#### What is being asked:
Reproduce the records below exactly from their first line through the line containing "Operation: 3D box", omitting all pictures.

#### Excerpted data:
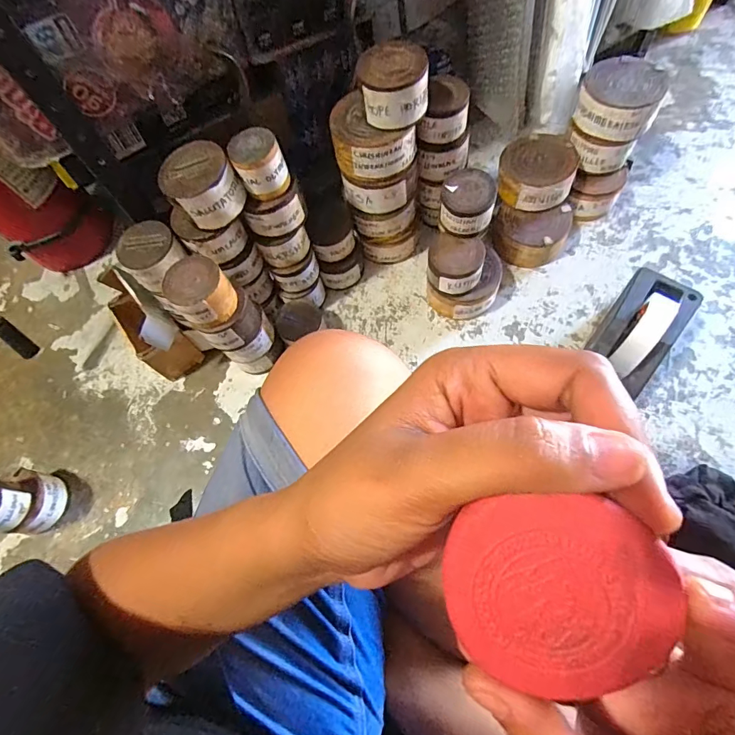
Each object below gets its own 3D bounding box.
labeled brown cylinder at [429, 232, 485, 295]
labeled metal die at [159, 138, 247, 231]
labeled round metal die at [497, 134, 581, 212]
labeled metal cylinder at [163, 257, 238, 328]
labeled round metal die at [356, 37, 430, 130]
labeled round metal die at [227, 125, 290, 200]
[{"bbox_3d":[0.113,-0.132,0.559,0.071,0.047,0.064,14,69,12],"label":"labeled brown cylinder"},{"bbox_3d":[-0.178,-0.195,0.464,0.069,0.055,0.074,-2,66,6],"label":"labeled metal die"},{"bbox_3d":[0.238,-0.277,0.612,0.100,0.048,0.102,8,68,10],"label":"labeled round metal die"},{"bbox_3d":[-0.183,-0.082,0.469,0.064,0.047,0.061,-2,66,6],"label":"labeled metal cylinder"},{"bbox_3d":[0.029,-0.307,0.473,0.073,0.054,0.069,-2,66,6],"label":"labeled round metal die"},{"bbox_3d":[-0.115,-0.218,0.464,0.052,0.053,0.050,-2,66,6],"label":"labeled round metal die"}]

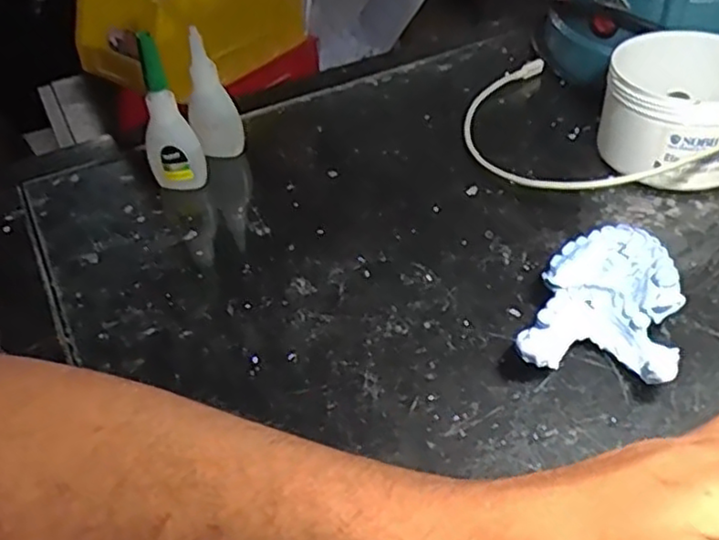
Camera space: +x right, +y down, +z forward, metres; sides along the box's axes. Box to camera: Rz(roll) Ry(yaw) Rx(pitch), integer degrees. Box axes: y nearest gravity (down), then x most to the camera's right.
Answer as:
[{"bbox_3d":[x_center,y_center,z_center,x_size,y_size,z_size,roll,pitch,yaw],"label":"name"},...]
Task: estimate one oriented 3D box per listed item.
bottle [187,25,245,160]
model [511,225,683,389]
[{"bbox_3d":[-0.096,-0.108,0.453,0.032,0.092,0.023,-15,43,-10],"label":"bottle"},{"bbox_3d":[0.119,0.018,0.336,0.064,0.025,0.094,13,46,19],"label":"model"}]

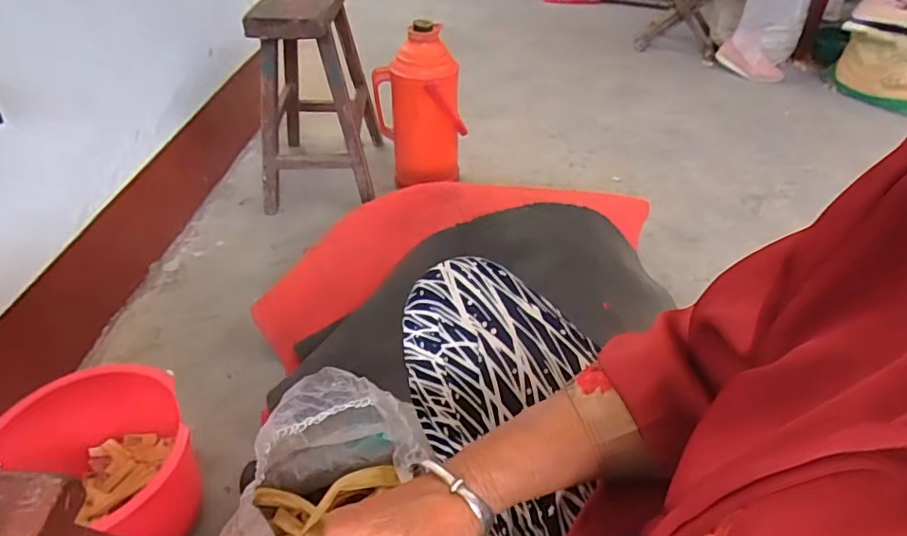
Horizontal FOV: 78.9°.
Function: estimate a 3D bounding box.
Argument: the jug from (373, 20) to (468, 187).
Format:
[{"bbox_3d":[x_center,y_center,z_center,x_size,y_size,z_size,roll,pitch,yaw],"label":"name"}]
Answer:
[{"bbox_3d":[-0.079,-0.352,1.256,0.187,0.364,0.143,-6,41,-8],"label":"jug"}]

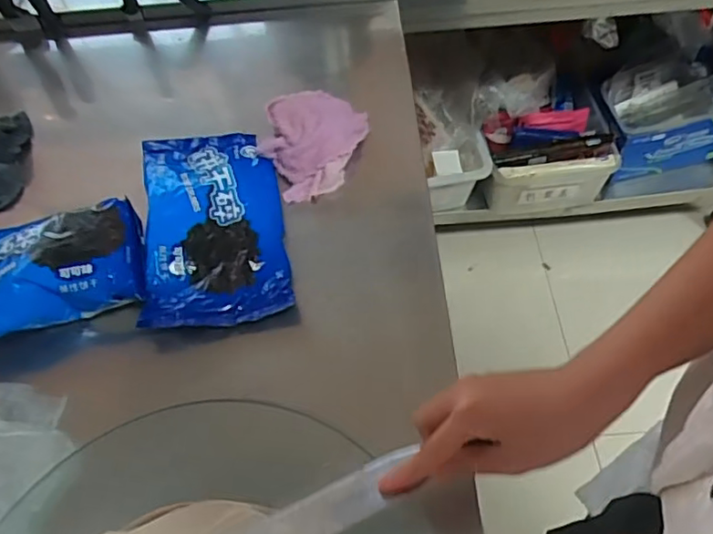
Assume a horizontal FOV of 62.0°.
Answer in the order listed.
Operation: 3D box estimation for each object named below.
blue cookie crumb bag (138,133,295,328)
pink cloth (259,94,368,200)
[{"bbox_3d":[-0.154,-0.055,0.637,0.140,0.032,0.262,-11,56,-4],"label":"blue cookie crumb bag"},{"bbox_3d":[-0.056,-0.150,0.686,0.111,0.047,0.152,17,59,15],"label":"pink cloth"}]

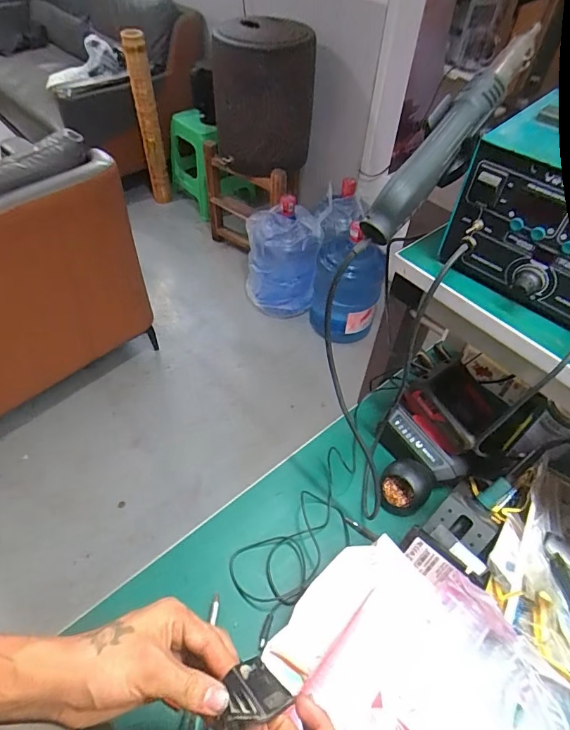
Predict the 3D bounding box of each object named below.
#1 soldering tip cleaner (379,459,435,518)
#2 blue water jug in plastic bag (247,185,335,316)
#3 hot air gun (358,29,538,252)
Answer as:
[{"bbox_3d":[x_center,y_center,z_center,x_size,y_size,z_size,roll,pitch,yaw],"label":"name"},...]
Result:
[{"bbox_3d":[0.171,0.172,0.620,0.070,0.060,0.063,23,53,15],"label":"soldering tip cleaner"},{"bbox_3d":[0.004,-0.441,1.823,0.331,0.446,0.267,3,51,-1],"label":"blue water jug in plastic bag"},{"bbox_3d":[0.153,-0.214,0.408,0.045,0.040,0.233,37,87,24],"label":"hot air gun"}]

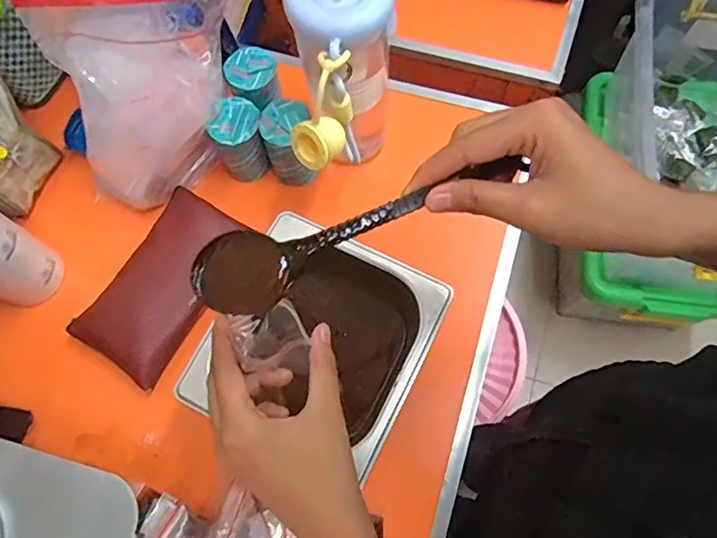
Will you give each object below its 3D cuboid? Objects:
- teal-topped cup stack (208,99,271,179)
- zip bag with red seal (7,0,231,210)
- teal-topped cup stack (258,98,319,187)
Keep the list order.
[{"bbox_3d":[-0.117,-0.126,0.550,0.048,0.097,0.044,-18,72,-4],"label":"teal-topped cup stack"},{"bbox_3d":[-0.182,-0.176,0.495,0.102,0.215,0.192,25,74,10],"label":"zip bag with red seal"},{"bbox_3d":[-0.069,-0.122,0.557,0.046,0.090,0.049,0,72,2],"label":"teal-topped cup stack"}]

#### Output of the exercise:
Each object below gets its own 3D bounding box.
labeled brown cylinder at [429, 232, 485, 295]
labeled metal die at [159, 138, 247, 231]
labeled round metal die at [497, 134, 581, 212]
labeled metal cylinder at [163, 257, 238, 328]
labeled round metal die at [356, 37, 430, 130]
labeled round metal die at [227, 125, 290, 200]
[{"bbox_3d":[0.113,-0.132,0.559,0.071,0.047,0.064,14,69,12],"label":"labeled brown cylinder"},{"bbox_3d":[-0.178,-0.195,0.464,0.069,0.055,0.074,-2,66,6],"label":"labeled metal die"},{"bbox_3d":[0.238,-0.277,0.612,0.100,0.048,0.102,8,68,10],"label":"labeled round metal die"},{"bbox_3d":[-0.183,-0.082,0.469,0.064,0.047,0.061,-2,66,6],"label":"labeled metal cylinder"},{"bbox_3d":[0.029,-0.307,0.473,0.073,0.054,0.069,-2,66,6],"label":"labeled round metal die"},{"bbox_3d":[-0.115,-0.218,0.464,0.052,0.053,0.050,-2,66,6],"label":"labeled round metal die"}]

Camera space: +x right, +y down, +z forward, metres; sides along the box's axes. Box to camera: Rz(roll) Ry(yaw) Rx(pitch), integer degrees. Box axes: y nearest gravity (down), then x most to the camera's right.
Answer as:
[{"bbox_3d":[x_center,y_center,z_center,x_size,y_size,z_size,roll,pitch,yaw],"label":"name"},...]
Task: estimate one oriented 3D box per listed item.
bottle [187,25,245,160]
model [511,225,683,389]
[{"bbox_3d":[-0.096,-0.108,0.453,0.032,0.092,0.023,-15,43,-10],"label":"bottle"},{"bbox_3d":[0.119,0.018,0.336,0.064,0.025,0.094,13,46,19],"label":"model"}]

Horizontal FOV: 78.9°.
Function: estimate a 3D bounding box.
Argument: the jug from (373, 20) to (468, 187).
Format:
[{"bbox_3d":[x_center,y_center,z_center,x_size,y_size,z_size,roll,pitch,yaw],"label":"name"}]
Answer:
[{"bbox_3d":[-0.079,-0.352,1.256,0.187,0.364,0.143,-6,41,-8],"label":"jug"}]

Assume a horizontal FOV of 62.0°.
Answer in the order listed.
Operation: 3D box estimation for each object named below.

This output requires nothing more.